Um exemplo característico e deprimente deste estado de coisas, entre tantos outros, é o do canal televisivo por cabo GB News, a única estação de notícias no Reino Unido de registo conservador (até há três anos ano atrás, não existia nenhuma). Apenas com uns dias de emissão, o canal foi logo cancelado pelos grandes grupos económicos, que nem têm problema algum em explicar porquê: não concordam com a sua linha editorial.

Mas o que não faltam são ilustrações de uníssono ideológico, de base bolchevique, no mundo corporativo contemporâneo: de marcas de lâminas de barbear que tratam os seus consumidores como bárbaros violadores de mulheres, a bancos que convidam os clientes que não subscrevem a ideologia woke a fechar as suas contas e a campanhas da indústria da moda protagonizadas por “homens grávidos”, é um nunca acabar de iniciativas de carácter doutrinário e/ou fascizante, por parte de empresas que, na maior parte dos casos, não têm moral sequer para censurar o comportamento da Máfia.

 

Caso de Estudo #04
Pandemias e apocalipses climáticos: quando o medo suspende as regras do jogo.

Porque viviam tempos muito mais violentos, em sociedades diametralmente menos securitárias e num mundo desprovido de todos, mas todos, os confortos materiais que temos hoje, os fundadores da democracia ocidental eram homens habituados à doença, ao sofrimento, à violência, à implacabilidade dos elementos, à severidade das circunstâncias do ecossistema e às dificuldades, por vezes extremas, da existência. Não seriam assim e necessariamente capazes de projectar um momento no futuro em que, a propósito de uma gripe com taxa de mortalidade marginal ou de um hipotético e ainda assim ligeiro aquecimento da temperatura média do planeta, que na verdade ninguém sente na pele dos dias, fossem retiradas aos cidadãos liberdades e direitos fundamentais, sem os quais os equilibrados parâmetros regimentais que estabeleceram e as sociedades livres e participadas que imaginaram são de todo incapazes de funcionar.

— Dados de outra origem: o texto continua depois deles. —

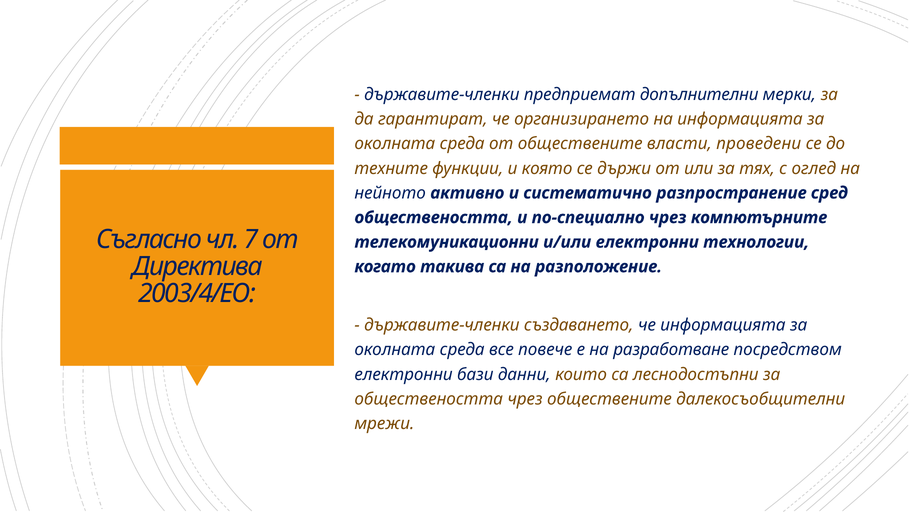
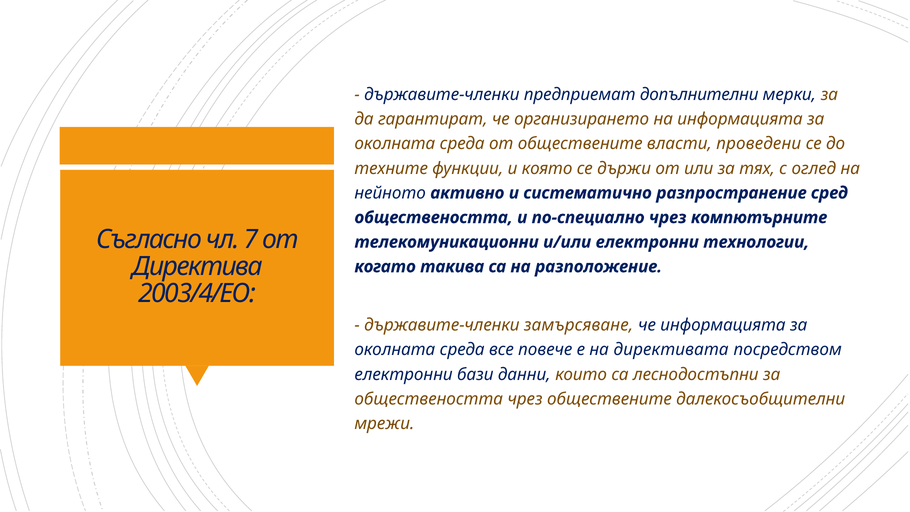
създаването: създаването -> замърсяване
разработване: разработване -> директивата
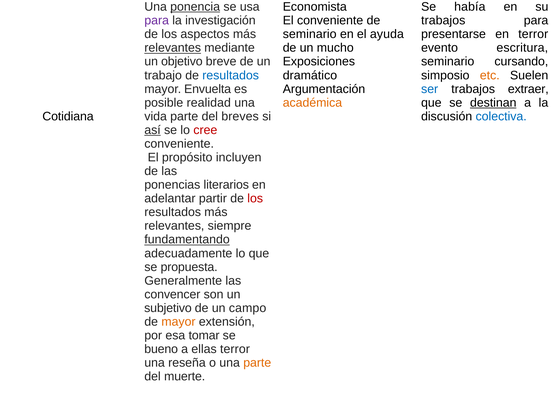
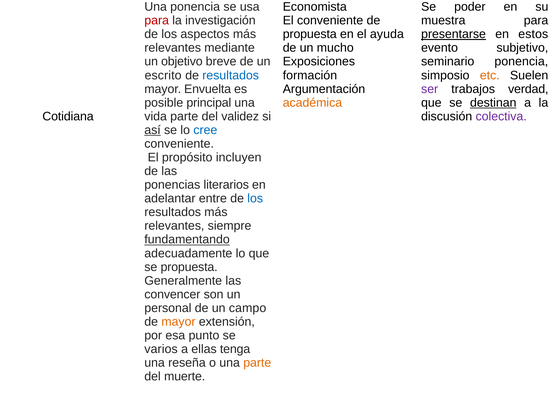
ponencia at (195, 7) underline: present -> none
había: había -> poder
para at (157, 20) colour: purple -> red
trabajos at (443, 20): trabajos -> muestra
seminario at (310, 34): seminario -> propuesta
presentarse underline: none -> present
en terror: terror -> estos
relevantes at (173, 48) underline: present -> none
escritura: escritura -> subjetivo
seminario cursando: cursando -> ponencia
trabajo: trabajo -> escrito
dramático: dramático -> formación
ser colour: blue -> purple
extraer: extraer -> verdad
realidad: realidad -> principal
breves: breves -> validez
colectiva colour: blue -> purple
cree colour: red -> blue
partir: partir -> entre
los at (255, 198) colour: red -> blue
subjetivo: subjetivo -> personal
tomar: tomar -> punto
bueno: bueno -> varios
ellas terror: terror -> tenga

A batota aqui é a injecção do medo, em quantidades industriais, nas populações que de qualquer forma são facilmente aterrorizadas porque foram programadas nas ultimas gerações, errada e criminosamente, para uma vida fácil e realizada, cumprida em paz e prosperidade, independentemente do desempenho ontológico de cada um e das circunstâncias imprevisíveis da História.

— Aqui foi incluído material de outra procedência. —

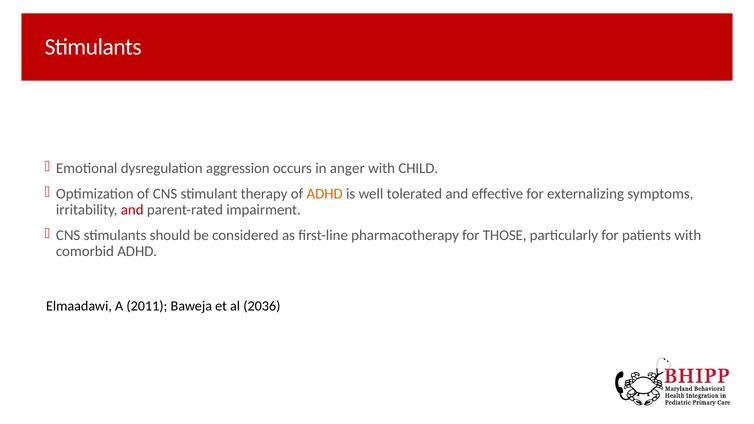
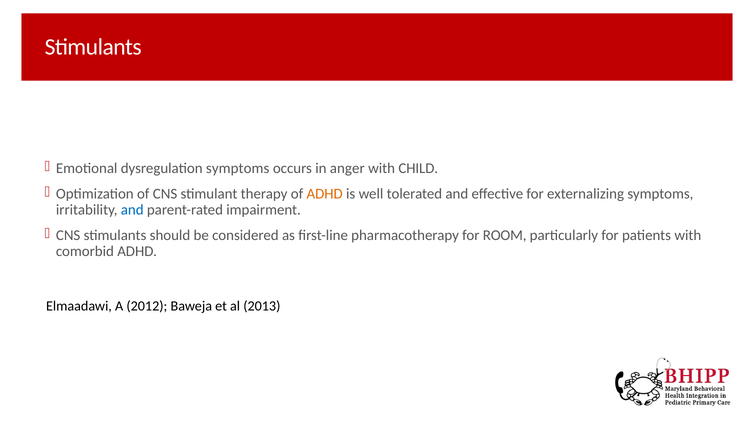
dysregulation aggression: aggression -> symptoms
and at (132, 210) colour: red -> blue
THOSE: THOSE -> ROOM
2011: 2011 -> 2012
2036: 2036 -> 2013
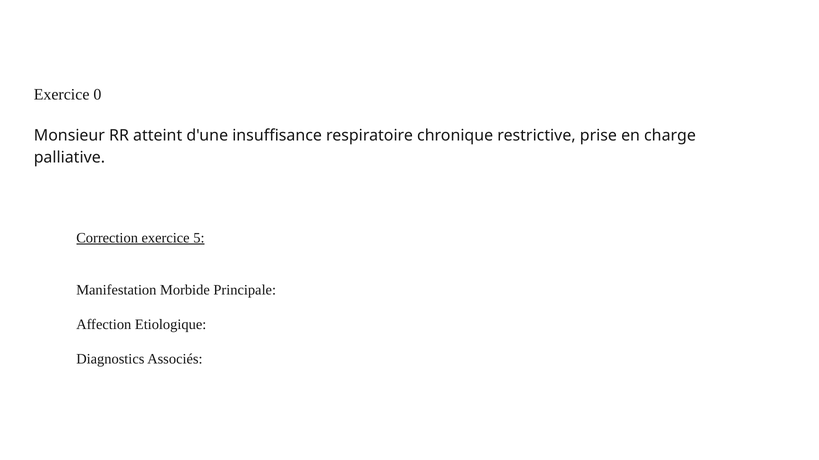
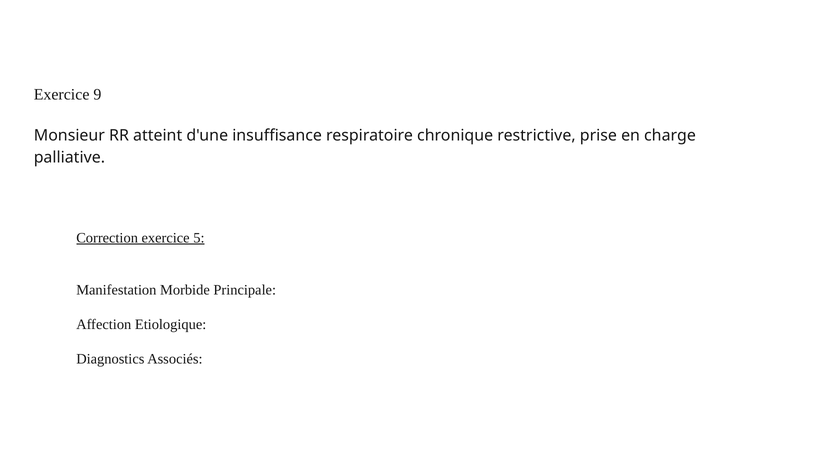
0: 0 -> 9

Constatando que as medidas de confinamento implementadas pelos governos ocidentais a propósito do Covid-19 foram acolhidas com obediência bovina e resignação aparvalhada por parte dos cidadãos em geral, as elites globalistas prepara-se para experimentar um novo sequestro das liberdades individuais com um outro pacote infernal de confinamentos, justificados agora pelas alterações climáticas.

Por outro lado, em Inglaterra, as medidas draconianas tomadas pelo governo de Boris Johnson a propósito da pandemia são historicamente inéditas e chocam frontalmente com o único documento formal que a monarquia parlamentar britânica, consuetudinária em tudo o resto, tem para mostrar ao mundo: a Magna Carta.

Usar o medo, sem substância que o justifique, como instrumento de obliteração de direitos e liberdades constitucionalmente garantidas é um golpe baixo. Para o qual a democracia não tem defesas efectivas.